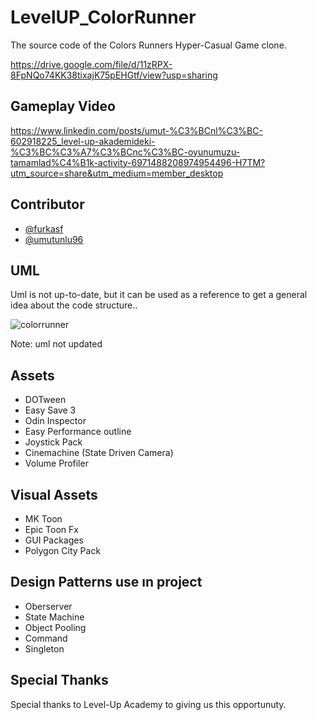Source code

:# LevelUP_ColorRunner
The source code of the Colors Runners Hyper-Casual Game clone.

https://drive.google.com/file/d/11zRPX-8FpNQo74KK38tixajK75pEHGtf/view?usp=sharing

## Gameplay Video

https://www.linkedin.com/posts/umut-%C3%BCnl%C3%BC-602918225_level-up-akademideki-%C3%BC%C3%A7%C3%BCnc%C3%BC-oyunumuzu-tamamlad%C4%B1k-activity-6971488208974954496-H7TM?utm_source=share&utm_medium=member_desktop

## Contributor

- [@furkasf](https://github.com/furkasf)
- [@umutunlu96](https://github.com/umutunlu96)


## UML

Uml is not up-to-date, but it can be used as a reference to get a general idea about the code structure..

![colorrunner](https://user-images.githubusercontent.com/96818482/187957657-541e7e44-7f60-4e7e-b95b-798700bfb2b7.jpg)

Note: uml not updated


## Assets

- DOTween
- Easy Save 3
- Odin Inspector
- Easy Performance outline
- Joystick Pack
- Cinemachine (State Driven Camera)
- Volume Profiler

## Visual Assets
- MK Toon
- Epic Toon Fx
- GUI Packages
- Polygon City Pack

## Design Patterns use ın project

 - Oberserver 
 - State Machine
 - Object Pooling
 - Command
 - Singleton

## Special Thanks
 Special thanks to Level-Up Academy to giving us this opportunuty.
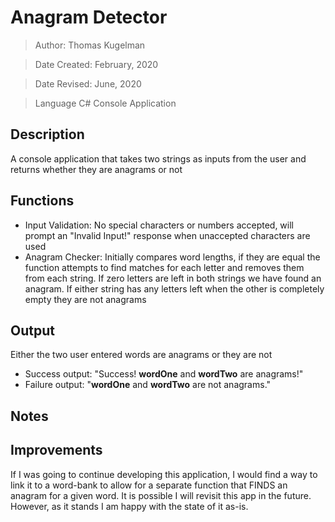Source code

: # Anagram Detector
> Author: Thomas Kugelman

> Date Created: February, 2020

> Date Revised: June, 2020

> Language C# Console Application

## Description
A console application that takes two strings as inputs from the user and returns whether they are anagrams or not

## Functions
- Input Validation: No special characters or numbers accepted, will prompt an "Invalid Input!" response when unaccepted characters are used
- Anagram Checker: Initially compares word lengths, if they are equal the function attempts to find matches for each letter and removes them from each string. If zero letters are left in both strings we have found an anagram. If either string has any letters left when the other is completely empty they are not anagrams

## Output
Either the two user entered words are anagrams or they are not
- Success output: "Success! __wordOne__ and __wordTwo__ are anagrams!"
- Failure output: "__wordOne__ and __wordTwo__ are not anagrams."

## Notes


## Improvements
If I was going to continue developing this application, I would find a way to link it to a word-bank to allow for a separate function that FINDS an anagram for a given word. It is possible I will revisit this app in the future. However, as it stands I am happy with the state of it as-is.
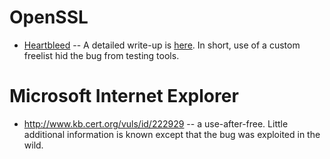 # OpenSSL

  * [Heartbleed](http://heartbleed.com/) -- A detailed write-up is [here](http://www.dwheeler.com/essays/heartbleed.html). In short, use of a custom freelist hid the bug from testing tools.


# Microsoft Internet Explorer

  * http://www.kb.cert.org/vuls/id/222929 -- a use-after-free. Little additional information is known except that the bug was exploited in the wild.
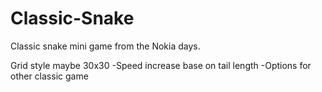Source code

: # Classic-Snake
Classic snake mini game from the Nokia days.

Grid style maybe 30x30
-Speed increase base on tail length
-Options for other classic game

◆ Work instruction: Give again the stretch of the entries above that begins at the line with "- Singleton" and ends at the line with "Grid style maybe 30x30", word for word, with no pictures.

◆ Result of the exercise:
 - Singleton

## Special Thanks
 Special thanks to Level-Up Academy to giving us this opportunuty.
Source code

: # Anagram Detector
> Author: Thomas Kugelman

> Date Created: February, 2020

> Date Revised: June, 2020

> Language C# Console Application

## Description
A console application that takes two strings as inputs from the user and returns whether they are anagrams or not

## Functions
- Input Validation: No special characters or numbers accepted, will prompt an "Invalid Input!" response when unaccepted characters are used
- Anagram Checker: Initially compares word lengths, if they are equal the function attempts to find matches for each letter and removes them from each string. If zero letters are left in both strings we have found an anagram. If either string has any letters left when the other is completely empty they are not anagrams

## Output
Either the two user entered words are anagrams or they are not
- Success output: "Success! __wordOne__ and __wordTwo__ are anagrams!"
- Failure output: "__wordOne__ and __wordTwo__ are not anagrams."

## Notes


## Improvements
If I was going to continue developing this application, I would find a way to link it to a word-bank to allow for a separate function that FINDS an anagram for a given word. It is possible I will revisit this app in the future. However, as it stands I am happy with the state of it as-is.
 # OpenSSL

  * [Heartbleed](http://heartbleed.com/) -- A detailed write-up is [here](http://www.dwheeler.com/essays/heartbleed.html). In short, use of a custom freelist hid the bug from testing tools.


# Microsoft Internet Explorer

  * http://www.kb.cert.org/vuls/id/222929 -- a use-after-free. Little additional information is known except that the bug was exploited in the wild.
Source code

: # Classic-Snake
Classic snake mini game from the Nokia days.

Grid style maybe 30x30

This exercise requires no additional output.